Due to the FBI’s constrained resources, it only pursues software piracy cases that constitute over $500,000 in contraband. However, with pirates able to send out illegally copied software instantaneously over the Internet, the FBI is having an increasingly hard time determining the extent of the crime.

“We have a 16th century legal system trying to accommodate cyberspace,” Neal added. “It doesn’t work too well.”

The LAPD similarly has trouble keeping pace with its copyright-infringement cases, said Detective Terry Willis, the sole member of the LAPD’s computer crimes unit. Willis, who said he has been buried under the same software investigation for the last 10 months, expects at least one other officer to join his unit by the end of the year.

Another problem is that with overcrowded prisons, non-violent offenders like software pirates tend not to have the book thrown at them, Morrison said.

“California still has a volume discount for multiple crimes, meaning that counterfeiters face relatively light sentences,” Morrison said. “There is a bill in the state Legislature to increase the stringency of sentencing but the penalties are not yet high enough to be a real deterrent. Without that deterrent it’s not surprising that software pirates take up residency here.”

While law enforcement agencies struggle to keep pace with this growing category of white-collar crime, Microsoft the world’s biggest software company is making its own efforts to curtail the damage.

Davis educates local businesses and software owners about the various kinds of fraud be it illegally installing the same software on multiple machines or buying a “fully loaded” computer with illegally installed software from a reseller. He checks out classifieds online and in traditional media, hunting for people advertising Microsoft products at cut-rate prices.

He also cruises swap meets, apparently a popular place to sell bootleg software, in search of counterfeits.

“The bottom line for our customers to know is that if the price is too good to be true, it is,” Davis said. “It is hard for anyone, even a trained eye, to tell if a product is a counterfeit or not when it is done well.”

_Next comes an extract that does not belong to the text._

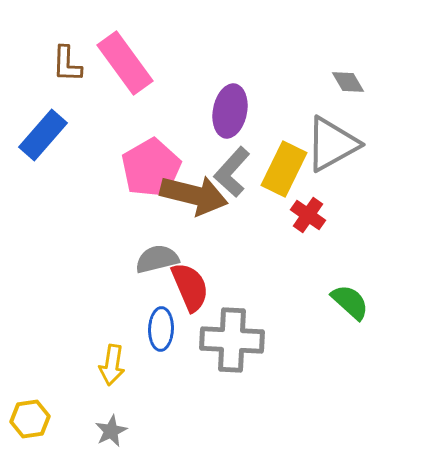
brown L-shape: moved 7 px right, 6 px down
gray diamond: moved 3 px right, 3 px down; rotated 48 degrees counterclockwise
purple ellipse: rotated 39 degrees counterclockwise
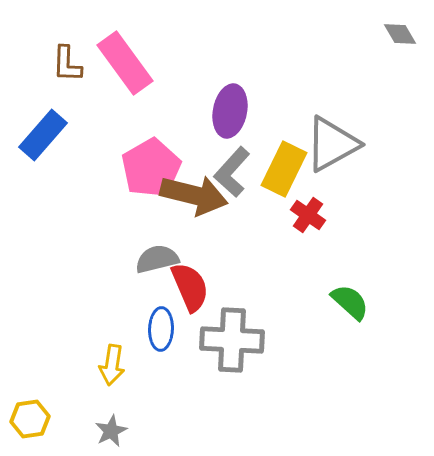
gray diamond: moved 52 px right, 48 px up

Microsoft also contracts teams of freelance test buyers in major cities. They buy software from a variety of channels, searching for counterfeits. If discovered, counterfeits are turned over to local law enforcement. According to Davis, Microsoft’s level of test buying has increased as piracy grows more prevalent.

Davis also is crusading to deter casual pirates, even the home computer user who installs a friend’s copy of software, by showing the impact on the local economy. Microsoft’s new study calculates that California has lost $171 million in sales-tax revenue and $815 million in lost wages for the software industry.

“The trickle-down effect is huge, and anyone violating copyright law is not just taking money from software companies but from the local economy,” he said. “It’s also not just lost taxes, but even the deliverymen and invoice printers who lose business. People don’t realize that when they ‘borrow’ software from the office, they end up hurting their own neighborhood.”